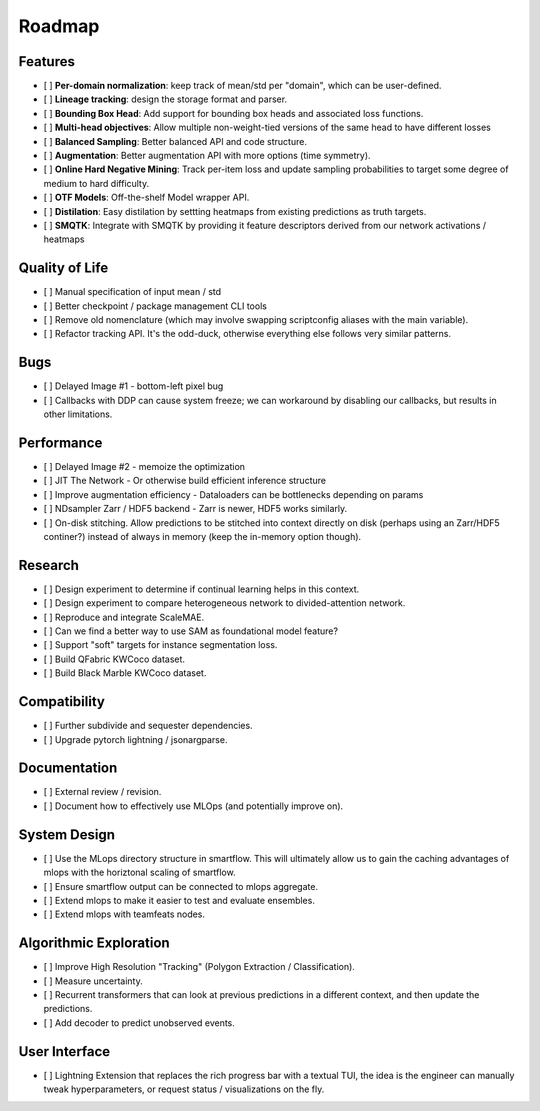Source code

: Roadmap
=======


Features
--------

- [ ] **Per-domain normalization**: keep track of mean/std per "domain", which can be user-defined.

- [ ] **Lineage tracking**: design the storage format and parser.

- [ ] **Bounding Box Head**: Add support for bounding box heads and associated loss functions.

- [ ] **Multi-head objectives**: Allow multiple non-weight-tied versions of the same head to have different losses

- [ ] **Balanced Sampling**: Better balanced API and code structure.

- [ ] **Augmentation**: Better augmentation API with more options (time symmetry).

- [ ] **Online Hard Negative Mining**: Track per-item loss and update sampling probabilities to target some degree of medium to hard difficulty.

- [ ] **OTF Models**: Off-the-shelf Model wrapper API.

- [ ] **Distilation**: Easy distilation by settting heatmaps from existing predictions as truth targets.

- [ ] **SMQTK**: Integrate with SMQTK by providing it feature descriptors derived from our network activations / heatmaps


Quality of Life
---------------

- [ ] Manual specification of input mean / std

- [ ] Better checkpoint / package management CLI tools

- [ ] Remove old nomenclature (which may involve swapping scriptconfig aliases with the main variable).

- [ ] Refactor tracking API. It's the odd-duck, otherwise everything else follows very similar patterns.


Bugs
----

- [ ] Delayed Image #1 - bottom-left pixel bug

- [ ] Callbacks with DDP can cause system freeze; we can workaround by disabling our callbacks, but results in other limitations.


Performance
-----------

- [ ] Delayed Image #2 - memoize the optimization

- [ ] JIT The Network - Or otherwise build efficient inference structure

- [ ] Improve augmentation efficiency - Dataloaders can be bottlenecks depending on params

- [ ] NDsampler Zarr / HDF5 backend - Zarr is newer, HDF5 works similarly.

- [ ] On-disk stitching. Allow predictions to be stitched into context directly on disk (perhaps using an Zarr/HDF5 continer?) instead of always in memory (keep the in-memory option though).


Research
--------

- [ ] Design experiment to determine if continual learning helps in this context.

- [ ] Design experiment to compare heterogeneous network to divided-attention network.

- [ ] Reproduce and integrate ScaleMAE.

- [ ] Can we find a better way to use SAM as foundational model feature?

- [ ] Support "soft" targets for instance segmentation loss.

- [ ] Build QFabric KWCoco dataset.

- [ ] Build Black Marble KWCoco dataset.


Compatibility
-------------

- [ ] Further subdivide and sequester dependencies.

- [ ] Upgrade pytorch lightning / jsonargparse.


Documentation
-------------

- [ ] External review / revision.

- [ ] Document how to effectively use MLOps (and potentially improve on).


System Design
-------------

- [ ] Use the MLops directory structure in smartflow. This will ultimately allow us to gain the caching advantages of mlops with the horiztonal scaling of smartflow.

- [ ] Ensure smartflow output can be connected to mlops aggregate.

- [ ] Extend mlops to make it easier to test and evaluate ensembles.

- [ ] Extend mlops with teamfeats nodes.


Algorithmic Exploration
-----------------------

- [ ] Improve High Resolution "Tracking" (Polygon Extraction / Classification).

- [ ] Measure uncertainty.

- [ ] Recurrent transformers that can look at previous predictions in a different context, and then update the predictions.

- [ ] Add decoder to predict unobserved events.


User Interface
--------------

- [ ] Lightning Extension that replaces the rich progress bar with a textual TUI, the idea is the engineer can manually tweak hyperparameters, or request status / visualizations on the fly.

--- --- ---

→ EXERCISE
Your reply must contain each entry exactly as written and no pictures.

→ ANSWER SPACE
Source code

: Roadmap
=======


Features
--------

- [ ] **Per-domain normalization**: keep track of mean/std per "domain", which can be user-defined.

- [ ] **Lineage tracking**: design the storage format and parser.

- [ ] **Bounding Box Head**: Add support for bounding box heads and associated loss functions.

- [ ] **Multi-head objectives**: Allow multiple non-weight-tied versions of the same head to have different losses

- [ ] **Balanced Sampling**: Better balanced API and code structure.

- [ ] **Augmentation**: Better augmentation API with more options (time symmetry).

- [ ] **Online Hard Negative Mining**: Track per-item loss and update sampling probabilities to target some degree of medium to hard difficulty.

- [ ] **OTF Models**: Off-the-shelf Model wrapper API.

- [ ] **Distilation**: Easy distilation by settting heatmaps from existing predictions as truth targets.

- [ ] **SMQTK**: Integrate with SMQTK by providing it feature descriptors derived from our network activations / heatmaps


Quality of Life
---------------

- [ ] Manual specification of input mean / std

- [ ] Better checkpoint / package management CLI tools

- [ ] Remove old nomenclature (which may involve swapping scriptconfig aliases with the main variable).

- [ ] Refactor tracking API. It's the odd-duck, otherwise everything else follows very similar patterns.


Bugs
----

- [ ] Delayed Image #1 - bottom-left pixel bug

- [ ] Callbacks with DDP can cause system freeze; we can workaround by disabling our callbacks, but results in other limitations.


Performance
-----------

- [ ] Delayed Image #2 - memoize the optimization

- [ ] JIT The Network - Or otherwise build efficient inference structure

- [ ] Improve augmentation efficiency - Dataloaders can be bottlenecks depending on params

- [ ] NDsampler Zarr / HDF5 backend - Zarr is newer, HDF5 works similarly.

- [ ] On-disk stitching. Allow predictions to be stitched into context directly on disk (perhaps using an Zarr/HDF5 continer?) instead of always in memory (keep the in-memory option though).


Research
--------

- [ ] Design experiment to determine if continual learning helps in this context.

- [ ] Design experiment to compare heterogeneous network to divided-attention network.

- [ ] Reproduce and integrate ScaleMAE.

- [ ] Can we find a better way to use SAM as foundational model feature?

- [ ] Support "soft" targets for instance segmentation loss.

- [ ] Build QFabric KWCoco dataset.

- [ ] Build Black Marble KWCoco dataset.


Compatibility
-------------

- [ ] Further subdivide and sequester dependencies.

- [ ] Upgrade pytorch lightning / jsonargparse.


Documentation
-------------

- [ ] External review / revision.

- [ ] Document how to effectively use MLOps (and potentially improve on).


System Design
-------------

- [ ] Use the MLops directory structure in smartflow. This will ultimately allow us to gain the caching advantages of mlops with the horiztonal scaling of smartflow.

- [ ] Ensure smartflow output can be connected to mlops aggregate.

- [ ] Extend mlops to make it easier to test and evaluate ensembles.

- [ ] Extend mlops with teamfeats nodes.


Algorithmic Exploration
-----------------------

- [ ] Improve High Resolution "Tracking" (Polygon Extraction / Classification).

- [ ] Measure uncertainty.

- [ ] Recurrent transformers that can look at previous predictions in a different context, and then update the predictions.

- [ ] Add decoder to predict unobserved events.


User Interface
--------------

- [ ] Lightning Extension that replaces the rich progress bar with a textual TUI, the idea is the engineer can manually tweak hyperparameters, or request status / visualizations on the fly.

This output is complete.